Pensemos en diciembre de este año y en el primer trimestre del próximo año. ¿Cómo será la demanda? ¿Mayor o menor que ahora? Pensemos en las instituciones. ¿Qué dicen los administradores de fondos de cobertura? ¿Qué ha dicho la Reserva Federal? ¿Qué dicen los grandes bancos? ¿Cuáles son las expectativas?

A todo esto, se le debe añadir la situación particular de la industria cripto en estos momentos. ¿Es el momento de entrar? ¿O es el momento de esperar? El colapso de FTX ha generado una crisis de confianza y credibilidad más allá de la volatilidad de Bitcoin. La reputación se pierde fácil y rápido.

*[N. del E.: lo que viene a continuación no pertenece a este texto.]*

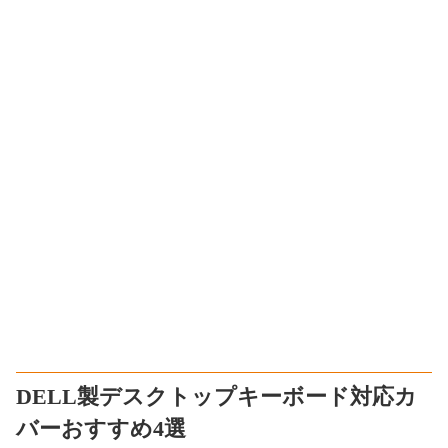
DELL製デスクトップキーボード対応カ
バーおすすめ4選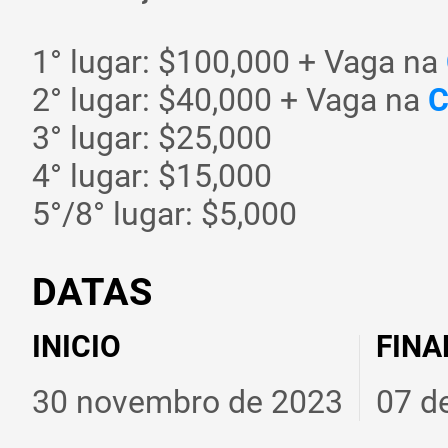
1° lugar: $100,000 + Vaga na
2° lugar: $40,000 + Vaga na
C
3° lugar: $25,000
4° lugar: $15,000
5°/8° lugar: $5,000
DATAS
INICIO
FINA
30 novembro de 2023
07 d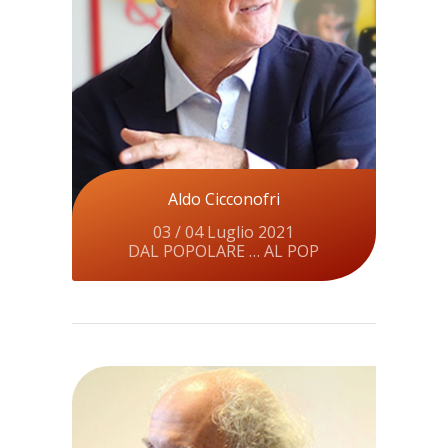
Aldo Cicconofri
03 / 04 Luglio 2021
DAL POPOLARE … AL POP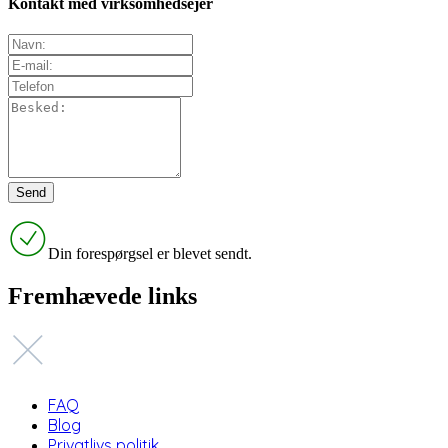
Kontakt med virksomhedsejer
Din forespørgsel er blevet sendt.
Fremhævede links
FAQ
Blog
Privatlivs politik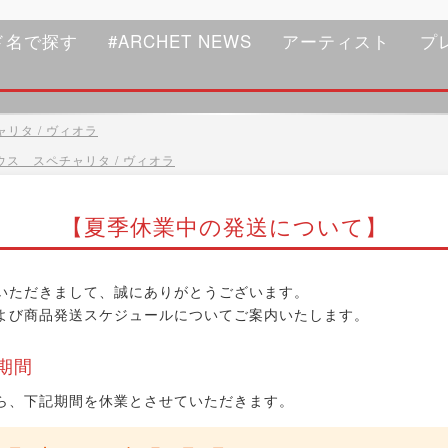
ド名で探す
#ARCHET NEWS
アーティスト
プ
リタ / ヴィオラ
ウス スペチャリタ / ヴィオラ
【夏季休業中の発送について】
いただきまして、誠にありがとうございます。
よび商品発送スケジュールについてご案内いたします。
期間
ら、下記期間を休業とさせていただきます。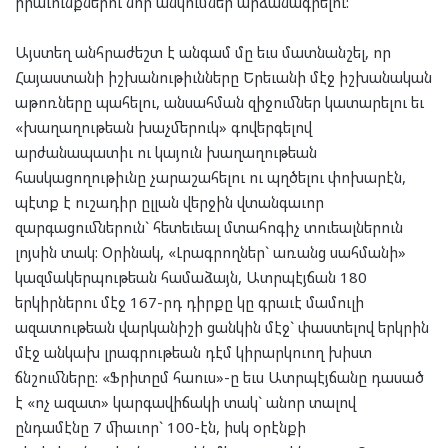
իրաւունքներու նոր անկումներ արձանագրելու:
Այստեղ անհրաժեշտ է անգամ մը եւս մատնանշել, որ
Հայաստանի իշխանութիւնները Երեւանի մէջ իշխանական
աթոռները պահելու, անսահման զիջումներ կատարելու եւ
«խաղաղութեան խաչմերուկ» գովերգելով
արժանապատիւ ու կայուն խաղաղութեան
հասկացողութիւնը չարաշահելու ու պղծելու փոխարէն,
պէտք է ուշադիր ըլլան վերջին վտանգաւոր
զարգացումներուն` հետեւեալ մտահոգիչ տուեալներուն
լոյսին տակ: Օրինակ, «Լրագրողներ` առանց սահմանի»
կազմակերպութեան համաձայն, Ատրպէյճան 180
երկիրներու մէջ 167-րդ դիրքը կը գրաւէ մամուլի
ազատութեան վարկանիշի ցանկին մէջ` փաստելով երկրին
մէջ անկախ լրագրութեան դէմ կիրարկուող խիստ
ճնշումները: «Ֆրիտըմ հաուս»-ը եւս Ատրպէյճանը դասած
է «ոչ ազատ» կարգավիճակի տակ` անոր տալով
ընդամէնը 7 միաւոր` 100-էն, իսկ օրէնքի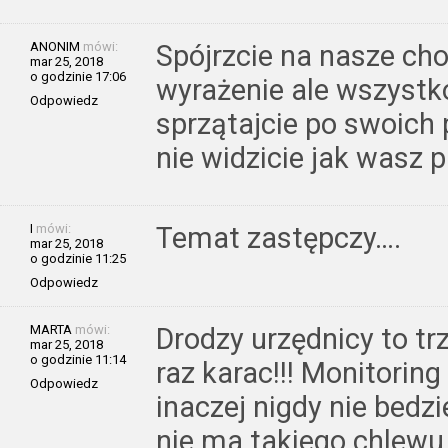
ANONIM
mówi:
Spójrzcie na nasze ch
mar 25, 2018
o godzinie 17:06
wyrażenie ale wszystko
Odpowiedz
sprzątajcie po swoich 
nie widzicie jak wasz p
I
mówi:
Temat zastępczy….
mar 25, 2018
o godzinie 11:25
Odpowiedz
MARTA
mówi:
Drodzy urzędnicy to tr
mar 25, 2018
o godzinie 11:14
raz karac!!! Monitorin
Odpowiedz
inaczej nigdy nie bedzi
nie ma takiego chlewu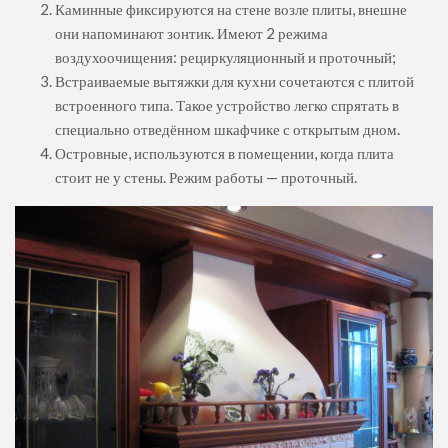
Каминные фиксируются на стене возле плиты, внешне
они напоминают зонтик. Имеют 2 режима
воздухоочищения: рециркуляционный и проточный;
Встраиваемые вытяжки для кухни сочетаются с плитой
встроенного типа. Такое устройство легко спрятать в
специально отведённом шкафчике с открытым дном.
Островные, используются в помещении, когда плита
стоит не у стены. Режим работы — проточный.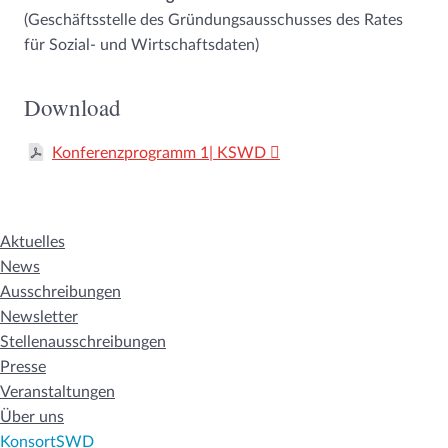
(Geschäftsstelle des Gründungsausschusses des Rates
für Sozial- und Wirtschaftsdaten)
Download
Konferenzprogramm 1| KSWD
Aktuelles
News
Ausschreibungen
Newsletter
Stellenausschreibungen
Presse
Veranstaltungen
Über uns
KonsortSWD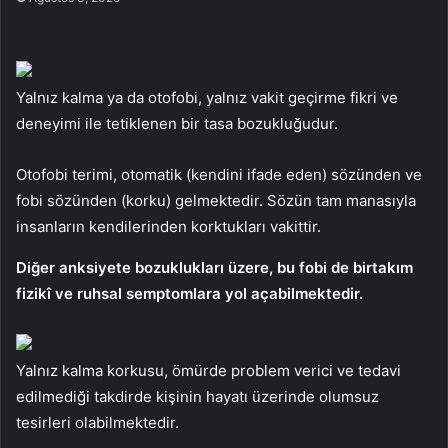
Yalnız kalma ya da otofobi, yalnız vakit geçirme fikri ve
deneyimi ile tetiklenen bir tasa bozukluğudur.
Otofobi terimi, otomatik (kendini ifade eden) sözünden ve
fobi sözünden (korku) gelmektedir. Sözün tam manasıyla
insanların kendilerinden korktukları vakittir.
Diğer anksiyete bozuklukları üzere, bu fobi de birtakım
fizikî ve ruhsal semptomlara yol açabilmektedir.
Yalnız kalma korkusu, ömürde problem verici ve tedavi
edilmediği takdirde kişinin hayatı üzerinde olumsuz
tesirleri olabilmektedir.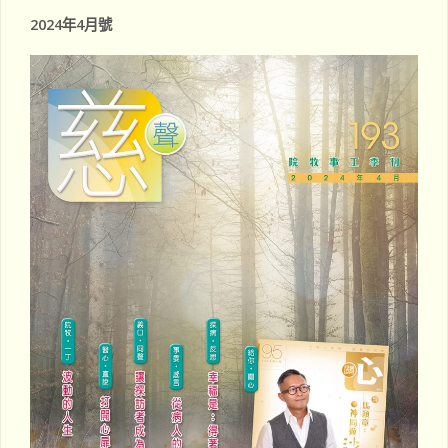
江
2024年4月號
河"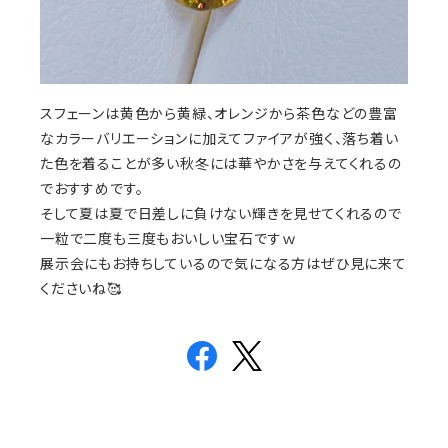
スフェーンは黄色から黄緑、オレンジから茶色などの豊富
なカラーバリエーションに加えてファイアが強く、落ち着い
た色を着ることが多い秋冬には華やかさを与えてくれるの
でおすすめです。
そして夏は夏で日差しに負けない輝きを見せてくれるので
一粒で二度も三度もおいしい宝石ですｗ
展示会にもお持ちしているので気になる方はぜひ見に来て
くださいね🥰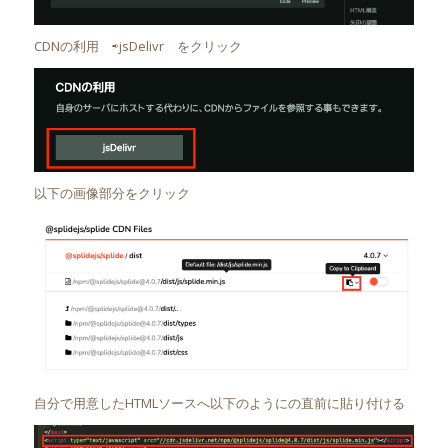
CDNの利用 ⇨jsDelivr をクリック
以下の画像部分をクリック
自分で用意したHTMLソースへ以下のようにの直前に貼り付ける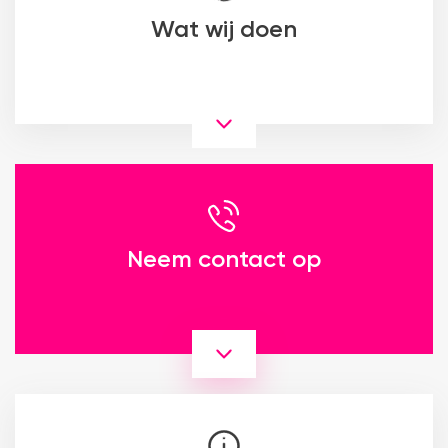
Wat wij doen
Neem contact op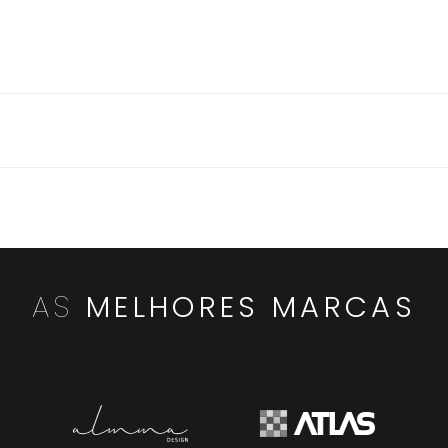
AS
MELHORES MARCAS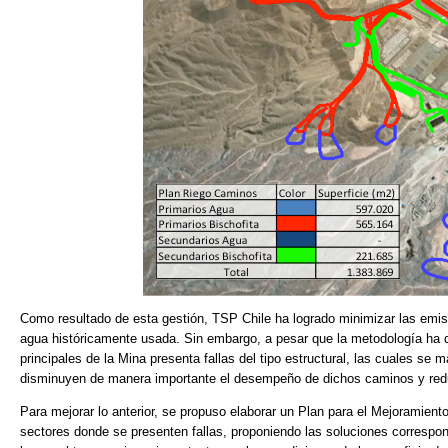
Como resultado de esta gestión, TSP Chile ha logrado minimizar las emi
agua históricamente usada. Sin embargo, a pesar que la metodología ha 
principales de la Mina presenta fallas del tipo estructural, las cuales s
disminuyen de manera importante el desempeño de dichos caminos y redu
Para mejorar lo anterior, se propuso elaborar un Plan para el Mejoramient
sectores donde se presenten fallas, proponiendo las soluciones correspon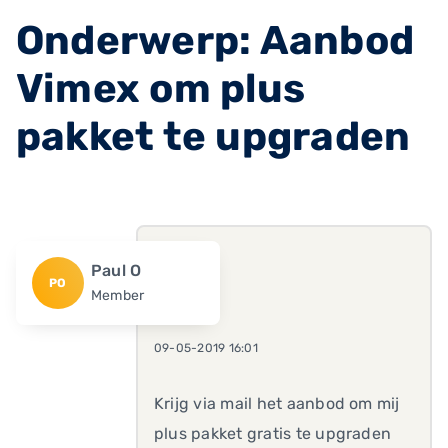
Onderwerp: Aanbod
Vimex om plus
pakket te upgraden
Paul O
PO
Member
09-05-2019 16:01
Krijg via mail het aanbod om mij
plus pakket gratis te upgraden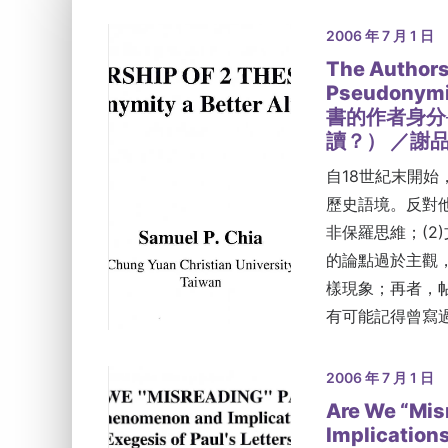
2006 年 7 月 1 日
The Authors
Pseudonymi
書的作者身分
讀？） ／謝
自18世紀末開
歷史語境。反對他
非保羅思維；(2
的論點過於主觀
樣現象；再者，
有可能記得曾寫
2006 年 7 月 1 日
Are We “Mis
Implication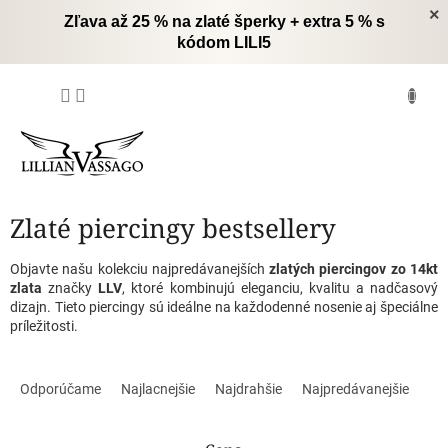
Prejsť
×
Zľava až 25 % na zlaté šperky + extra 5 % s
na
kódom LILI5
obsah
NÁKUPNÝ
KOŠÍK
Zlaté piercingy bestsellery
Objavte našu kolekciu najpredávanejších
zlatých piercingov zo 14kt
zlata
značky
LLV
, ktoré kombinujú eleganciu, kvalitu a nadčasový
dizajn. Tieto piercingy sú ideálne na každodenné nosenie aj špeciálne
príležitosti.
R
a
Odporúčame
Najlacnejšie
Najdrahšie
Najpredávanejšie
d
e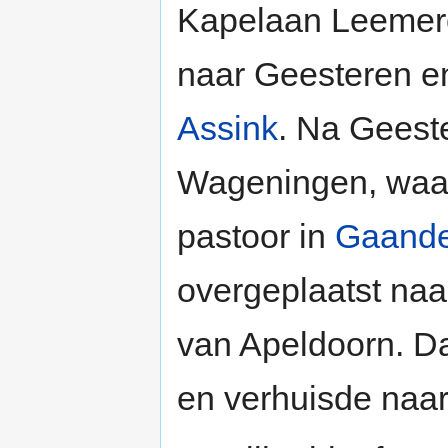
Kapelaan Leemere
naar Geesteren e
Assink
. Na Geest
Wageningen, waar
pastoor in
Gaand
overgeplaatst naa
van Apeldoorn. Da
en verhuisde naar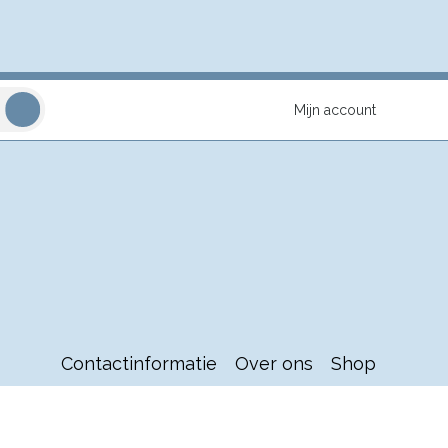
Mijn account
Contactinformatie
Over ons
Shop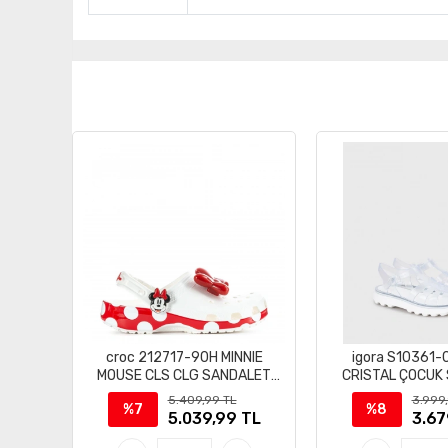
croc 212717-90H MINNIE
igora S10361-
MOUSE CLS CLG SANDALET
CRISTAL ÇOCUK
TERLİK
5.409,99 TL
3.999
%7
%8
5.039,99 TL
3.67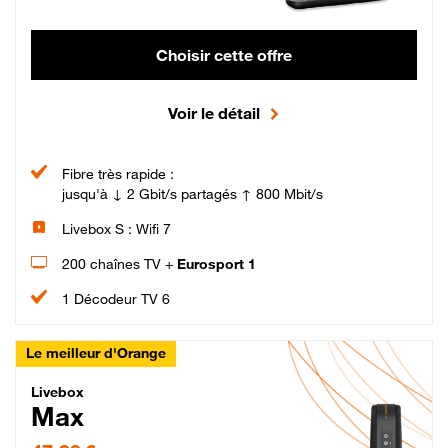
Choisir cette offre
Voir le détail
Fibre très rapide :
jusqu'à ↓ 2 Gbit/s partagés ↑ 800 Mbit/s
Livebox S : Wifi 7
200 chaînes TV +
Eurosport 1
1 Décodeur TV 6
Le meilleur d'Orange
Livebox Max Fibre
Livebox
Max
47,99 € par mois pendant 12 mois puis 57,99 € par mois, Engagement 12 moi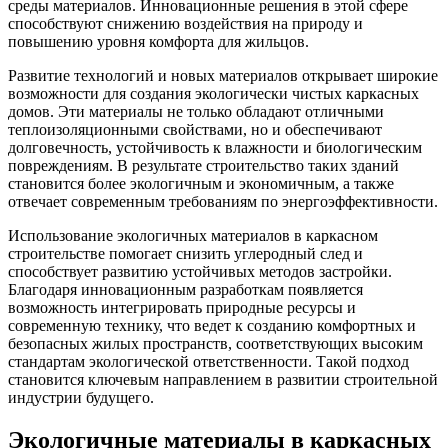
среды материалов. Инновационные решения в этой сфере
способствуют снижению воздействия на природу и
повышению уровня комфорта для жильцов.
Развитие технологий и новых материалов открывает широкие
возможности для создания экологически чистых каркасных
домов. Эти материалы не только обладают отличными
теплоизоляционными свойствами, но и обеспечивают
долговечность, устойчивость к влажности и биологическим
повреждениям. В результате строительство таких зданий
становится более экологичным и экономичным, а также
отвечает современным требованиям по энергоэффективности.
Использование экологичных материалов в каркасном
строительстве помогает снизить углеродный след и
способствует развитию устойчивых методов застройки.
Благодаря инновационным разработкам появляется
возможность интегрировать природные ресурсы и
современную технику, что ведет к созданию комфортных и
безопасных жилых пространств, соответствующих высоким
стандартам экологической ответственности. Такой подход
становится ключевым направлением в развитии строительной
индустрии будущего.
Экологичные материалы в каркасных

Pero me temo que recuperarla requiere de un proceso mucho más largo. 

No es intención aquí proponer una postura bajista. Lo que, en realidad, quiero es recordarles a mis lectores sobre la importancia de la futura demanda al momento de realizar una valoración de Bitcoin. O sea, no es hablar del precio con un falso sentido de certeza apoyándose en las glorias pasadas. Debemos mirar al futuro. Y debemos realizar un estimado objetivo de la futura demanda. ¿Cómo ves la demanda en el primer trimestre del año nuevo? 

 Aclaración: La información y/u opiniones emitidas en este artículo no representan necesariamente los puntos de vista o la línea editorial de Cointelegraph. La información aquí expuesta no debe ser tomada como consejo financiero o recomendación de inversión. Toda inversión y movimiento comercial implican riesgos y es responsabilidad de cada persona hacer su debida investigación antes de tomar una decisión de inversión.